Set problem a - Extract every line of the geolocation listing that follows the article on dark personalities in accounting hiring, reproducing each verbatim and omitting the pictures.

Selected text -
——————————

Harris' Research Finds Unethical Behavior Desired in Some Executive Roles
Hiring Dark Personalities Often Intentional
Ling Harris, assistant professor of accountancy, researched the relationship between dark personality traits and unethical behavior, like earnings management, and the effects on the hiring process.

Propensity for unethical behavior may be a desirable trait for accounting executives or even the reason the company hired them in the first place. Ling Lin Harris, assistant professor of accountancy, examined the role dark personality traits play in the accounting executive hiring process. 

“This research is about how job candidates with dark personalities are selected for senior accounting manager positions in for-profit companies,” said Harris, who joined the College of Business in 2019. “A unique feature of our study is that we recruited real-world professional executives and executive recruiters to look at candidate profiles and for companies with pressure to manage earnings we found they select job candidates who have dark personalities.”

Published in the Journal of Business Ethics in March, “Recruiting Dark Personalities for Earnings Management” dove into the relationship between hires with dark personality traits and earnings management, which is the manipulation of company earnings to produce overly positive numbers. Harris and the co-authors of the study, Nick Seybert of the University of Maryland, Scott Jackson, ’97, of the University of South Carolina and Joel Owens of Portland State University, uncovered how the willingness of some candidates to push ethical boundaries to meet financial objectives often helped them be hired.  

“The fundamental issue is that in for-profit companies, earnings management is very prevalent. What we found out is for dark-personality candidates, their personality signals their propensity to manage earnings and surprisingly they’re more likely to be hired if the company objective is to meet an earnings target,” she said.

The research aligns with Harris’ previous work on financial reporting, including “Investors’ Reactions to Reported Earnings when Management Issues Goal versus Expectation Earnings Guidance: An Experimental Investigation” published in the Journal of Financial Reporting and “The Effect of Investor Status on Investors’ Susceptibility to Earnings Fixation” in Contemporary Accounting Research. Alongside top peer-reviewed academic journals, Reuters, CFO and the New York Post have also featured Harris’ research.

——————————

Stored records

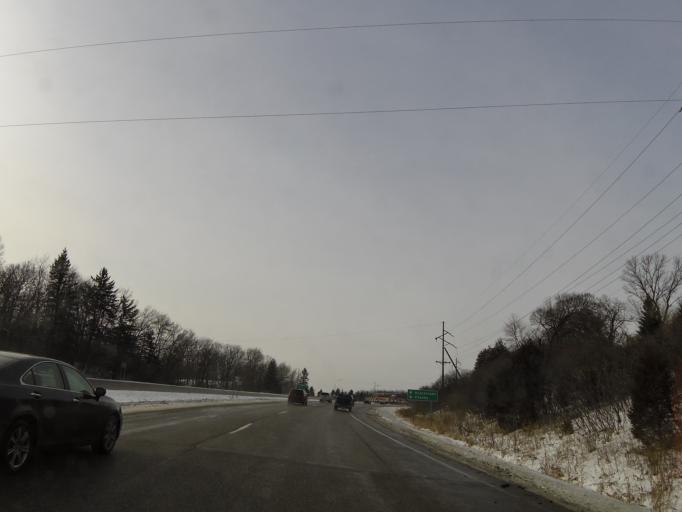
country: US
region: Minnesota
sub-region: Hennepin County
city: Shorewood
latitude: 44.8933
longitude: -93.5769
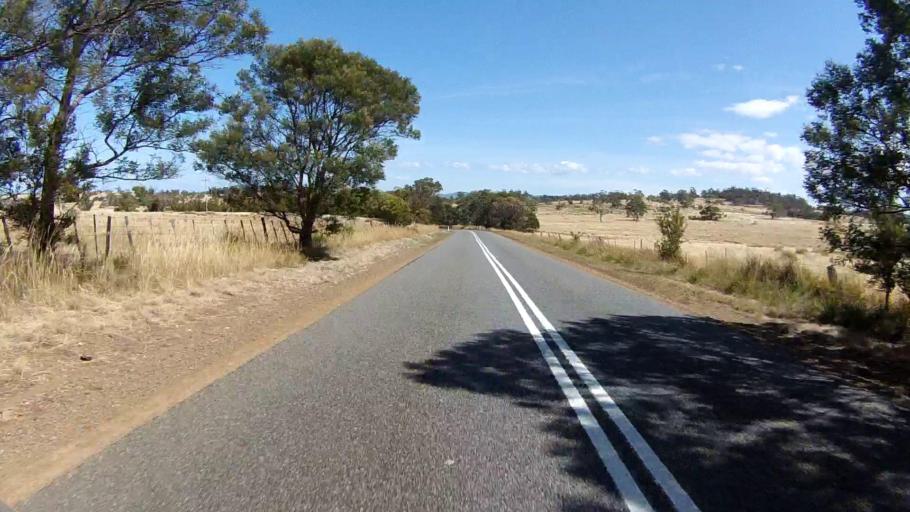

——————————

Set problem b - Continue the article on dark personalities in accounting hiring above, picking up after its final sentence.

Task output a -
country: US
region: Minnesota
sub-region: Hennepin County
city: Shorewood
latitude: 44.8933
longitude: -93.5769

Task output b -
“I’m really interested in understanding why there is a prevalence of earnings management. Despite regulatory efforts for many decades, earnings management still persists. By focusing on employee selection, we have identified one of the potential root causes of earnings management. We believe one answer to this question resides in the types of people who are recruited and selected by, and retained in, organizations,” said Harris.

The study asked more than 100 corporate executives to examine two equally-qualified job candidates to assess their fit in the organization. The candidates included one with dark personality traits – such as the ability to rationalize questionable behavior and the tendency to be narcissistic – and one who possessed fewer such characteristics. The results displayed a striking contrast depending on the scenario.

“If a company has pressure to manage earnings, then about 86% of hiring professionals would pick the candidate with dark personality traits. If that company doesn’t have pressure to manage earnings, then about 88% would pick the candidate without these traits,” explained Harris.

Prior research indicated a prevalence of dark personalities in management positions and pointed to the possibility that those traits are only an unfortunate byproduct of otherwise strong leaders. However, Harris and her co-authors conclude quite the opposite.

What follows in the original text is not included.